- Born: March 4, 1964 (age 62)
- Education: Wheaton College
- Occupations: Journalist, blogger, media executive
- Employer: WTAE
- Spouses: Ruth Ann Dailey; ; Nicole Johnson ​ ​(m. 2003; div. 2008)​ Liz Stephans^{[citation needed]};

= Scott Baker (journalist) =

American journalist (born 1964)

William Scott Baker (born March 4, 1964) is an American political commentator and former television news anchor. He was an evening news anchor for thirteen years at WTAE-TV in Pittsburgh, Pennsylvania. He co-founded The Blaze, serving as editor-in-chief from 2010 to 2016. Scott Baker is the Chief Marketing Officer at CRA | Admired Leadership.

==Education==
Baker obtained his degree in political science from Wheaton College. While attending Wheaton College, he became interested in broadcasting while working on political campaigns. In 1984, Baker worked full-time for the Reagan-Bush campaign. He was the state president of the Illinois College Republicans.

==Career==
On August 31, 2010, Baker became managing editor of the online news and opinion website The Blaze. One of the site's co-founders, he was later appointed editor-in-chief. He left The Blaze in 2016. Previously, Baker worked for Voice of America (Washington, D.C.), CBS News (New York City), and at television stations in Erie, Pennsylvania, and Saginaw, Michigan, before becoming an evening news anchor for thirteen years at WTAE-TV in Pittsburgh, Pennsylvania.
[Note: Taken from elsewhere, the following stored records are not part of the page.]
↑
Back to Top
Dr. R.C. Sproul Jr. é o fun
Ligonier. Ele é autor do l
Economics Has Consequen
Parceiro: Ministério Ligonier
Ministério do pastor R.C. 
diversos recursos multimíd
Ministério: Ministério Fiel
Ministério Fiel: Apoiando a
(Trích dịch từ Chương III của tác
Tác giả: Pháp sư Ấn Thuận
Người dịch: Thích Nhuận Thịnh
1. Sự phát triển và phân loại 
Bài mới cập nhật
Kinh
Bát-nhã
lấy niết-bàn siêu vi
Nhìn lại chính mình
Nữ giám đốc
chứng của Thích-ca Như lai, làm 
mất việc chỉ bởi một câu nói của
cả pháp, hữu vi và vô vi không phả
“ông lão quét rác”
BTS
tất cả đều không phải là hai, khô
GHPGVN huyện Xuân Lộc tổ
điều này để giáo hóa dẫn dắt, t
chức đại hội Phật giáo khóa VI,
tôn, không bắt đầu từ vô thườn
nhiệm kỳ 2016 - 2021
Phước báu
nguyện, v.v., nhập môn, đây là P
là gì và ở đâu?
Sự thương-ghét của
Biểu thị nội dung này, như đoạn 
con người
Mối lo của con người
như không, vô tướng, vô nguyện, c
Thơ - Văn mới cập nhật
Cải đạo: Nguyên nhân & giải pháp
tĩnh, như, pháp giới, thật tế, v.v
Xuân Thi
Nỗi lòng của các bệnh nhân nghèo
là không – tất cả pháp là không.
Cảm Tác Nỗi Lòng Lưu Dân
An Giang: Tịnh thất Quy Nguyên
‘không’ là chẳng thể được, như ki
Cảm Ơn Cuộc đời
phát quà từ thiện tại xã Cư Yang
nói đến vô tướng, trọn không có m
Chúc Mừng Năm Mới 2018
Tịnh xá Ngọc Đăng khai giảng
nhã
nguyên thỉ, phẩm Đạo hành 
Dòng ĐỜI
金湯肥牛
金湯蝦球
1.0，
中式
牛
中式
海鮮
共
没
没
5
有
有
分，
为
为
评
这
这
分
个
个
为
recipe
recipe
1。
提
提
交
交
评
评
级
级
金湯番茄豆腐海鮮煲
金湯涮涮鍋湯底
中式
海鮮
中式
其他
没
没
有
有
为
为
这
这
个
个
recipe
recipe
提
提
For fifteen years, Baker taught a two-day seminar on broadcast journalism at the Leadership Institute in Arlington, Virginia.

==Personal life==
In 2003, Baker married Miss America 1999 Nicole Johnson. The couple met in the mid-1990s at a seminar Baker held for college students interested in news careers. Johnson and Baker later divorced in 2008. He resides in Pittsburgh, Pennsylvania.